** What you have to do **
Transcribe the entire listing faithfully; every line must match the original.

Segment Open

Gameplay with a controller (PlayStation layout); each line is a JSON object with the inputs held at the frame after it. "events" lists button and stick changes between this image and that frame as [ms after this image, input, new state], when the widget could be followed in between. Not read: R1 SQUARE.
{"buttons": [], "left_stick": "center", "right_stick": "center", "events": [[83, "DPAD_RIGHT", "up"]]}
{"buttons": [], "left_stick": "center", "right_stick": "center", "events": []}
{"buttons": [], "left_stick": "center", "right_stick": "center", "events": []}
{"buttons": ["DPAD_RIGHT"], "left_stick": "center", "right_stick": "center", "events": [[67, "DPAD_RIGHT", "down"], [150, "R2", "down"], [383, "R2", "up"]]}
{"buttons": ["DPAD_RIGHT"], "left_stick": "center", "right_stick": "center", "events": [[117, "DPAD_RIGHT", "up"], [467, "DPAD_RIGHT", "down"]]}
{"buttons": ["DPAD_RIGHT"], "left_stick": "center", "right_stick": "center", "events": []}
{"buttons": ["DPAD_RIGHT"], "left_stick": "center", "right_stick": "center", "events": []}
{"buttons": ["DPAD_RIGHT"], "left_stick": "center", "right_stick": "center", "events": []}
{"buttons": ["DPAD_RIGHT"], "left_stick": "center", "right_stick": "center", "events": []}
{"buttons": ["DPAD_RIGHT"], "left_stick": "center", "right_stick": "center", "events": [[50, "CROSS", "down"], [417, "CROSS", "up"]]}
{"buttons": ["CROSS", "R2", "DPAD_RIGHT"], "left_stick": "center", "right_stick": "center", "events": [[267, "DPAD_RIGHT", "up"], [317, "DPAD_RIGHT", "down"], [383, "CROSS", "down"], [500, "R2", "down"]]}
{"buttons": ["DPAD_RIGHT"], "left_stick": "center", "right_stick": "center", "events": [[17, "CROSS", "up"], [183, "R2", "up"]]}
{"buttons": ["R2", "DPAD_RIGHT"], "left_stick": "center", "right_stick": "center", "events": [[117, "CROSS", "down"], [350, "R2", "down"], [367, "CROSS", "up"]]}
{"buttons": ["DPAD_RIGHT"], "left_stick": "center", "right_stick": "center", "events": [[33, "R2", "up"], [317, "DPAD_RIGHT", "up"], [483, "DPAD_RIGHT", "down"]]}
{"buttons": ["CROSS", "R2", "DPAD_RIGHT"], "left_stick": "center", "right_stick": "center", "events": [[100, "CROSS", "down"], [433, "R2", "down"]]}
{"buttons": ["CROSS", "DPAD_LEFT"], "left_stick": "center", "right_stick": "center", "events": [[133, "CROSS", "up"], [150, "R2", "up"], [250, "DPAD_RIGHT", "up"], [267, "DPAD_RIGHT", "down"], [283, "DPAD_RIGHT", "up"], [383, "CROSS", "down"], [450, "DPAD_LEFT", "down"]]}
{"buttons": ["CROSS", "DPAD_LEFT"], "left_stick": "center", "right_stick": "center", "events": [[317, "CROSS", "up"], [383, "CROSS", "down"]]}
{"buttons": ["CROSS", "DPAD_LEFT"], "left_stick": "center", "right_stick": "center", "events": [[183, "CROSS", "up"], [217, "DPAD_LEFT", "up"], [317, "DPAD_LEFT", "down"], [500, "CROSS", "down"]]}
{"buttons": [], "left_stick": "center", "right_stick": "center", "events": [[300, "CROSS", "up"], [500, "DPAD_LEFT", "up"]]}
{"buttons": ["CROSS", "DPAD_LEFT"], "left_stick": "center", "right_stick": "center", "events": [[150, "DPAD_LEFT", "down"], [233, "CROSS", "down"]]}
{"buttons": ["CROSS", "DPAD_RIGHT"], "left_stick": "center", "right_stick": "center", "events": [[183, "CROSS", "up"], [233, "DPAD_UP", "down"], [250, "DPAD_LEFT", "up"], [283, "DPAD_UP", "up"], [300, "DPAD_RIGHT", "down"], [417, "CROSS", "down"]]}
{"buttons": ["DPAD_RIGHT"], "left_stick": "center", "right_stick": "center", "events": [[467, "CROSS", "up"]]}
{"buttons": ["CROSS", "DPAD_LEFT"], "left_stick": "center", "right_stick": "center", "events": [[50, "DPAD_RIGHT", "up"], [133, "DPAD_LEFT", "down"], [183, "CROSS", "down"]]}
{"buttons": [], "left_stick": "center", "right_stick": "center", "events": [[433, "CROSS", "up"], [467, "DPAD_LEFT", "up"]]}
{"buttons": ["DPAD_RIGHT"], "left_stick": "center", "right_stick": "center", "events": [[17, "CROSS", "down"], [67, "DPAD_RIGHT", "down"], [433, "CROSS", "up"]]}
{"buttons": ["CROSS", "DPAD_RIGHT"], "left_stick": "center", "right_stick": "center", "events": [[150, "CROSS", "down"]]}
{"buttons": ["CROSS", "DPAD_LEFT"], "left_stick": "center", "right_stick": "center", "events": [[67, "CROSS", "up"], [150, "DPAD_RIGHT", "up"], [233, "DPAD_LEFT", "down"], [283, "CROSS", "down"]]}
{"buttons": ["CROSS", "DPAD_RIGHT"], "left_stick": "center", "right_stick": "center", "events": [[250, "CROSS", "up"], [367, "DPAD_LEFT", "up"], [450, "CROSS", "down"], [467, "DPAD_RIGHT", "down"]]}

Segment Closed

** Reply **
Gameplay with a controller (PlayStation layout); each line is a JSON object with the inputs held at the frame after it. "events" lists button and stick changes between this image and that frame as [ms after this image, input, new state], when the widget could be followed in between. Not read: R1 SQUARE.
{"buttons": [], "left_stick": "center", "right_stick": "center", "events": [[83, "DPAD_RIGHT", "up"]]}
{"buttons": [], "left_stick": "center", "right_stick": "center", "events": []}
{"buttons": [], "left_stick": "center", "right_stick": "center", "events": []}
{"buttons": ["DPAD_RIGHT"], "left_stick": "center", "right_stick": "center", "events": [[67, "DPAD_RIGHT", "down"], [150, "R2", "down"], [383, "R2", "up"]]}
{"buttons": ["DPAD_RIGHT"], "left_stick": "center", "right_stick": "center", "events": [[117, "DPAD_RIGHT", "up"], [467, "DPAD_RIGHT", "down"]]}
{"buttons": ["DPAD_RIGHT"], "left_stick": "center", "right_stick": "center", "events": []}
{"buttons": ["DPAD_RIGHT"], "left_stick": "center", "right_stick": "center", "events": []}
{"buttons": ["DPAD_RIGHT"], "left_stick": "center", "right_stick": "center", "events": []}
{"buttons": ["DPAD_RIGHT"], "left_stick": "center", "right_stick": "center", "events": []}
{"buttons": ["DPAD_RIGHT"], "left_stick": "center", "right_stick": "center", "events": [[50, "CROSS", "down"], [417, "CROSS", "up"]]}
{"buttons": ["CROSS", "R2", "DPAD_RIGHT"], "left_stick": "center", "right_stick": "center", "events": [[267, "DPAD_RIGHT", "up"], [317, "DPAD_RIGHT", "down"], [383, "CROSS", "down"], [500, "R2", "down"]]}
{"buttons": ["DPAD_RIGHT"], "left_stick": "center", "right_stick": "center", "events": [[17, "CROSS", "up"], [183, "R2", "up"]]}
{"buttons": ["R2", "DPAD_RIGHT"], "left_stick": "center", "right_stick": "center", "events": [[117, "CROSS", "down"], [350, "R2", "down"], [367, "CROSS", "up"]]}
{"buttons": ["DPAD_RIGHT"], "left_stick": "center", "right_stick": "center", "events": [[33, "R2", "up"], [317, "DPAD_RIGHT", "up"], [483, "DPAD_RIGHT", "down"]]}
{"buttons": ["CROSS", "R2", "DPAD_RIGHT"], "left_stick": "center", "right_stick": "center", "events": [[100, "CROSS", "down"], [433, "R2", "down"]]}
{"buttons": ["CROSS", "DPAD_LEFT"], "left_stick": "center", "right_stick": "center", "events": [[133, "CROSS", "up"], [150, "R2", "up"], [250, "DPAD_RIGHT", "up"], [267, "DPAD_RIGHT", "down"], [283, "DPAD_RIGHT", "up"], [383, "CROSS", "down"], [450, "DPAD_LEFT", "down"]]}
{"buttons": ["CROSS", "DPAD_LEFT"], "left_stick": "center", "right_stick": "center", "events": [[317, "CROSS", "up"], [383, "CROSS", "down"]]}
{"buttons": ["CROSS", "DPAD_LEFT"], "left_stick": "center", "right_stick": "center", "events": [[183, "CROSS", "up"], [217, "DPAD_LEFT", "up"], [317, "DPAD_LEFT", "down"], [500, "CROSS", "down"]]}
{"buttons": [], "left_stick": "center", "right_stick": "center", "events": [[300, "CROSS", "up"], [500, "DPAD_LEFT", "up"]]}
{"buttons": ["CROSS", "DPAD_LEFT"], "left_stick": "center", "right_stick": "center", "events": [[150, "DPAD_LEFT", "down"], [233, "CROSS", "down"]]}
{"buttons": ["CROSS", "DPAD_RIGHT"], "left_stick": "center", "right_stick": "center", "events": [[183, "CROSS", "up"], [233, "DPAD_UP", "down"], [250, "DPAD_LEFT", "up"], [283, "DPAD_UP", "up"], [300, "DPAD_RIGHT", "down"], [417, "CROSS", "down"]]}
{"buttons": ["DPAD_RIGHT"], "left_stick": "center", "right_stick": "center", "events": [[467, "CROSS", "up"]]}
{"buttons": ["CROSS", "DPAD_LEFT"], "left_stick": "center", "right_stick": "center", "events": [[50, "DPAD_RIGHT", "up"], [133, "DPAD_LEFT", "down"], [183, "CROSS", "down"]]}
{"buttons": [], "left_stick": "center", "right_stick": "center", "events": [[433, "CROSS", "up"], [467, "DPAD_LEFT", "up"]]}
{"buttons": ["DPAD_RIGHT"], "left_stick": "center", "right_stick": "center", "events": [[17, "CROSS", "down"], [67, "DPAD_RIGHT", "down"], [433, "CROSS", "up"]]}
{"buttons": ["CROSS", "DPAD_RIGHT"], "left_stick": "center", "right_stick": "center", "events": [[150, "CROSS", "down"]]}
{"buttons": ["CROSS", "DPAD_LEFT"], "left_stick": "center", "right_stick": "center", "events": [[67, "CROSS", "up"], [150, "DPAD_RIGHT", "up"], [233, "DPAD_LEFT", "down"], [283, "CROSS", "down"]]}
{"buttons": ["CROSS", "DPAD_RIGHT"], "left_stick": "center", "right_stick": "center", "events": [[250, "CROSS", "up"], [367, "DPAD_LEFT", "up"], [450, "CROSS", "down"], [467, "DPAD_RIGHT", "down"]]}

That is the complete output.